Rick’s face was pale, without words as he looked from his girlfriend and then back at me. He was trying to digest the fact that he could have cancer which was probably unthinkable to him at the moment.
Wives/girlfriends are so important to the health of their mates. Men tend to shy away from seeing physicians for a myriad of reasons. One of these is denial, another one is pride, and a third one is fear of revealing self to an unknown provider. And this is where wives come into the picture. They are the impetus for getting their male partners into be seen by a physician or medical provider. I’ve seen many a wife drag, push or cajole her spouse into the exam rooms. Many times it is the wife who tells me what is going on with her spouse, it’s not the husband.
I left the exam room to schedule his appointment with the urology service over at University Medical Center.

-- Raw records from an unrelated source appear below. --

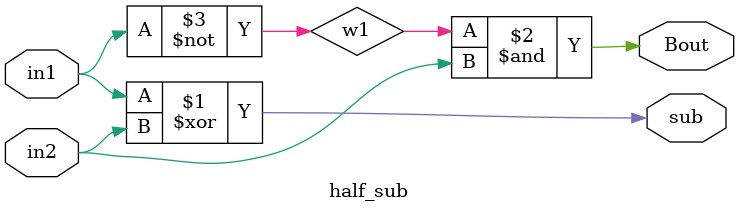
<source format=v>
module full_sub_3bit (Sub, BO, A, B, BI);
  output [2:0] Sub;
  output BO;
  input [2:0] A, B;
  input	BI;
  wire w1, w2;
  
  full_sub M11 (Sub[0], w1, A[0], B[0], BI);
  full_sub M22 (Sub[1], w2, A[1], B[1], w1);
  full_sub M33 (Sub[2], BO, A[2], B[2], w2);
  
endmodule 


module full_sub (sub, bout, in1, in2, bin);
  output sub, bout;
  input in1, in2, bin;
  wire w1,w2,w3;
  half_sub M1 (w1, w2, in1, in2);
  half_sub M2 (sub, w3, w1, bin);
  or M3 (bout, w2, w3);
endmodule

module half_sub (sub, Bout, in1, in2);
  output sub, Bout;
  input in1, in2;
  wire w1;
  xor G1 (sub, in1,in2);
  not G2 (w1, in1);
  and G3 (Bout, w1, in2);
endmodule
</source>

I came back into the room to find Rick with a stoic facial appearance and his girlfriend quietly sitting in the chair. I advised Rick of his upcoming appointment with the urology service and stressed to him that he couldn’t miss the appointment no matter what his school schedule was.
I didn’t expect to hear anything further about Rick. We typically didn’t receive any follow-up information on the patients we referred, but a week later I received a call from the urology resident who was seeing Rick in the clinic. He wanted to tell me that I had done a bang-up job in working Rick up, sending over all of the clinic information on him and now he was being scheduled for his ultrasound and surgery. Based on his exam it did indeed look like testicular cancer.
“Can I ask a favor?”
“Okay, what is it?”
“When the surgical pathology report comes back can you please call me and tell me what it showed?”
“Sure, seeing that you are the referring service and did such a bang-up job, that’s the least I can do. I’ll keep your phone number with me and when Rick’s pathology comes back I’ll give you a holler.”
Ten days later I received a return phone call from the urology resident regarding Rick’s pathology report.
“You were right on the money, he’s got germ cell cancer, stage 1b, it was fully contained in the testes which we removed, all his nodes were negative. So he is now cancer free.”
“Oh, that’s great news. Thanks for calling.”
Cancer, that dreaded word. But for a man having testicular cancer is unthinkable. Their manhood is tied up in with their sexual function and size of their given male anatomy. Yet, testicular cancer has one of the highest cure rates there is. As with all cancers it is split into 4 stages according to how far it has spread.
Stage one is where it is contained within the organ of origin.
Stage two is where it has spread to the local surrounding lymph nodes.
Stage three is where the cancer has spread to regional lymph nodes
Stage four is where the cancer has spread to other surrounding structures and generally has invaded major organs.
We as medical providers need to do better in regards to educating our patients about what to look for and when to seek medical care. Preventive care needs to be at the forefront of our medical care.